Note finale3/5(cool)
Libres pensées...
Le narrateur est photographe, contraint d'accepter un job alimentaire dans une entreprise qui commercialise des meubles. Il y observe les codes d'un monde du travail où la vacuité des relations et le poids des apparences sont écrasants, mais fait la rencontre de Nathalie, avec laquelle se noue bientôt une romance. En parallèle, il accepte de prendre part au projet d'un de ses amis, qui envisage de créer un site pornographique esthétique.
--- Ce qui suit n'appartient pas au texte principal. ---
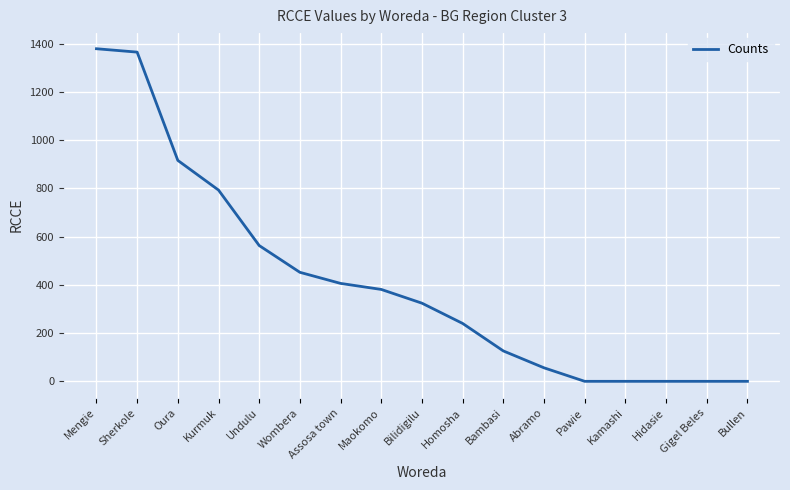

What is the greatest value displayed?

1379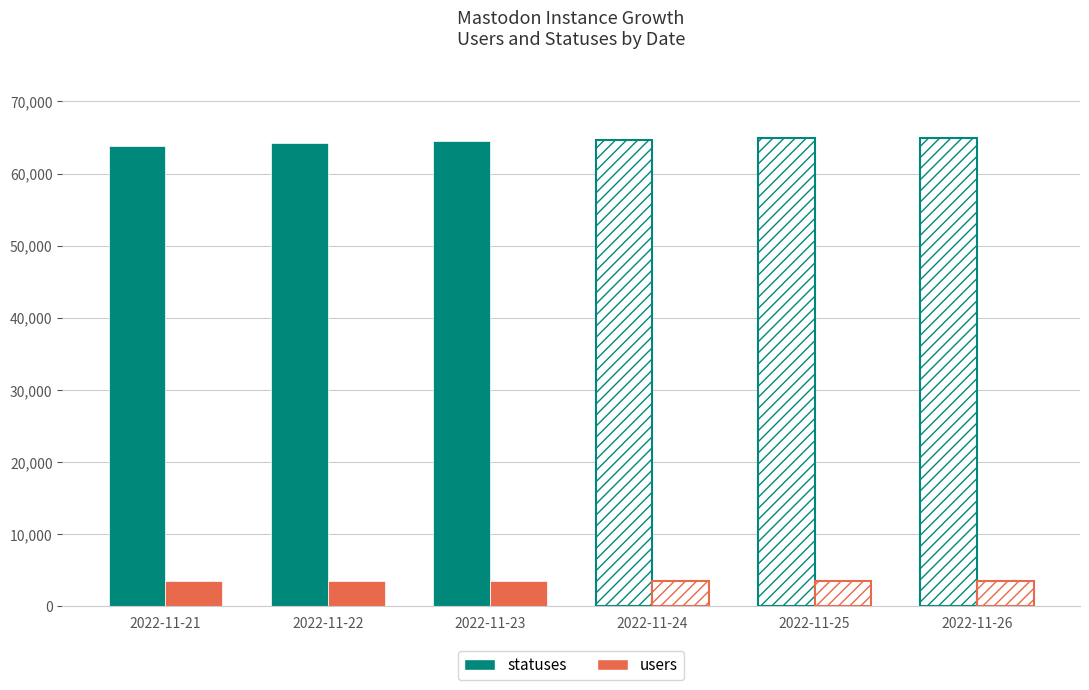

How many values in the statuses series are below 64717?

3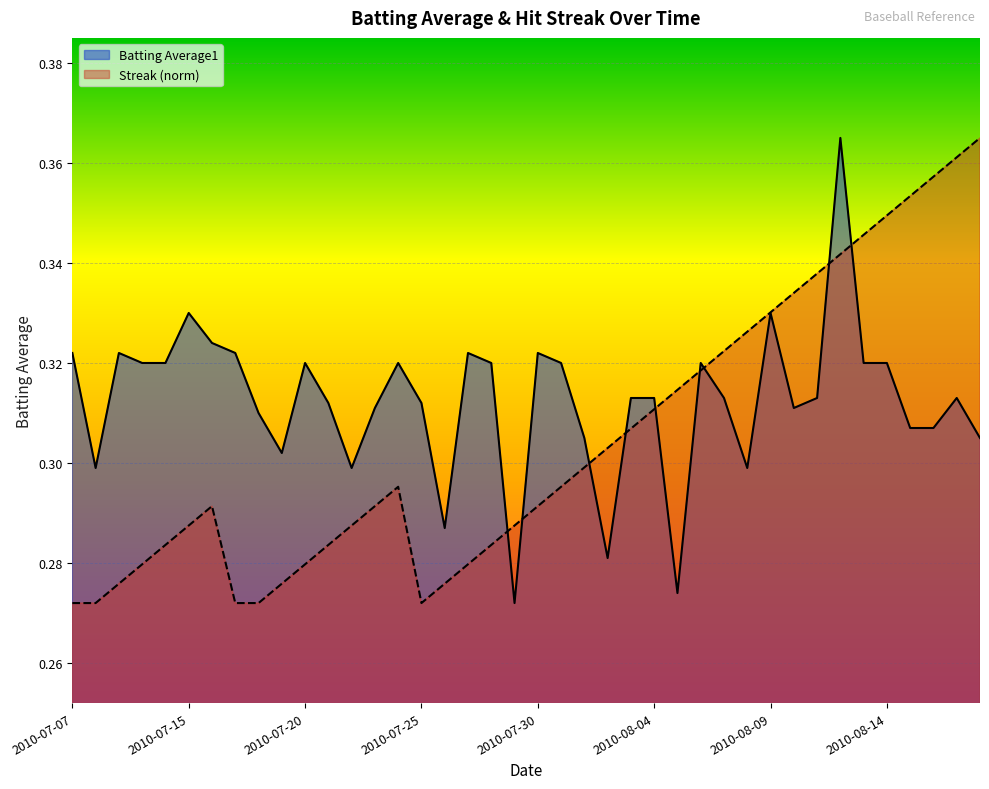

Reading left to right, what are all the values shown in this chart?

Batting Average1: 2010-07-07=0.3	2010-07-08=0.3	2010-07-09=0.3	2010-07-10=0.3	2010-07-11=0.3	2010-07-15=0.3	2010-07-16=0.3	2010-07-17=0.3	2010-07-18=0.3	2010-07-19=0.3	2010-07-20=0.3	2010-07-21=0.3	2010-07-22=0.3	2010-07-23=0.3	2010-07-24=0.3	2010-07-25=0.3	2010-07-26=0.3	2010-07-27=0.3	2010-07-28=0.3	2010-07-29=0.3	2010-07-30=0.3	2010-07-31=0.3	2010-08-01=0.3	2010-08-02=0.3	2010-08-03=0.3	2010-08-04=0.3	2010-08-05=0.3	2010-08-06=0.3	2010-08-07=0.3	2010-08-08=0.3	2010-08-09=0.3	2010-08-10=0.3	2010-08-11=0.3	2010-08-12=0.4	2010-08-13=0.3	2010-08-14=0.3	2010-08-15=0.3	2010-08-16=0.3	2010-08-17=0.3	2010-08-18=0.3
Streak: 2010-07-07=0.3	2010-07-08=0.3	2010-07-09=0.3	2010-07-10=0.3	2010-07-11=0.3	2010-07-15=0.3	2010-07-16=0.3	2010-07-17=0.3	2010-07-18=0.3	2010-07-19=0.3	2010-07-20=0.3	2010-07-21=0.3	2010-07-22=0.3	2010-07-23=0.3	2010-07-24=0.3	2010-07-25=0.3	2010-07-26=0.3	2010-07-27=0.3	2010-07-28=0.3	2010-07-29=0.3	2010-07-30=0.3	2010-07-31=0.3	2010-08-01=0.3	2010-08-02=0.3	2010-08-03=0.3	2010-08-04=0.3	2010-08-05=0.3	2010-08-06=0.3	2010-08-07=0.3	2010-08-08=0.3	2010-08-09=0.3	2010-08-10=0.3	2010-08-11=0.3	2010-08-12=0.3	2010-08-13=0.3	2010-08-14=0.3	2010-08-15=0.4	2010-08-16=0.4	2010-08-17=0.4	2010-08-18=0.4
Bientôt, le narrateur se retrouve tiraillé entre ces deux activités, ces deux vies, ces deux identités entre lesquelles il partage son temps, tandis que la photographie des meubles lui est de plus en plus insupportable.
Sauver les meubles est, à mon sens, un bon premier roman.
D'abord, parce qu'il répond à un critère essentiel à mes yeux, et que vous connaissez bien : il est ancré dans l'époque actuelle, et en offre à la fois un témoignage et une lecture intéressants.
L'auteur décrit en effet le déchirement que beaucoup peuvent rencontrer en particulier durant la première partie de leur vie active, entre, d'une part, des ambitions et un désir de sens, et d'autre part, des contraintes qui les conduisent à accepter une activité inintéressante, peu gratifiante (si ce n'est, dans une certaine mesure, financièrement), voire aliénante et débilitante.
La parenthèse offerte par le sexe et l'amour est également présente, au travers de l'histoire qui se déroule avec Nathalie, qui s'avère à certains égards décevante (le narrateur n'ose pas lui parler de sa "deuxième vie", qui lui apporte cependant bien plus de satisfaction que la "première", de façade), mais constitue néanmoins un repère, et à laquelle il est possible de se raccrocher lorsque tout s'effondre autour - la tendresse est ce qui reste.
Si les tribulations rapportées sont principalement celles du narrateur, dont on perçoit l'égarement croissant (les paragraphes de dialogues imaginés se multiplient au fur et à mesure de la lecture), mais les personnages secondaires contribuent néanmoins à l'ambiance de malaise qui règne en particulier dans l'entreprise, à l'instar de l'Assistant, ou de Miss KitKat, cette petite fille un peu énigmatique plongée jeune dans un environnement impitoyable.
Sauver les meubles offre donc une entrée réussie à l'auteur sur la scène littéraire (qui ne lui était pas inconnue, car elle explique volontiers qu'elle écrit depuis son plus jeune âge et a déjà remporté plusieurs concours de nouvelles), et un moment de réflexion au lecteur, autour de l'oppression que peut parfois représenter le monde du travail.
Pour vous si...
- Vous avez vous aussi un projet transgressif en gestation, et ne savez pas comment l'annoncer à votre entourage
- Le monde merveilleux d'Ikea/Conforama/Alinea vous attire particulièrement
Morceaux choisis
"Le corps de Brunette, à genoux.
Sa poitrine enserrée par une corde.
Je me la rappelle rouge. Elle apparaît noire.
Ses seins gonflés, engourdis.
On devine ses bras attachés derrière le dos.
Le cadrage lui coupe la tête."
"Je suis le lavabo qui fuit.
Le frigo qui rongle.
Je suis la chaise branlante.
La tache qu'on n'arrive plus à ravoir.
La plante qu'on n'arrose plus.
Le bibelot qui prend la poussière.
Les plaques indécrassables.
Le tiroir qui coince."
"_Courage. Je suis là si tu as besoin, d'accord?
Il attrape ma nuque d'une main, faire fraternel, sûrement un geste qu'il a vu dans un film américain. Un jour, je lui en mettrai une. Quelqu'un doit le faire."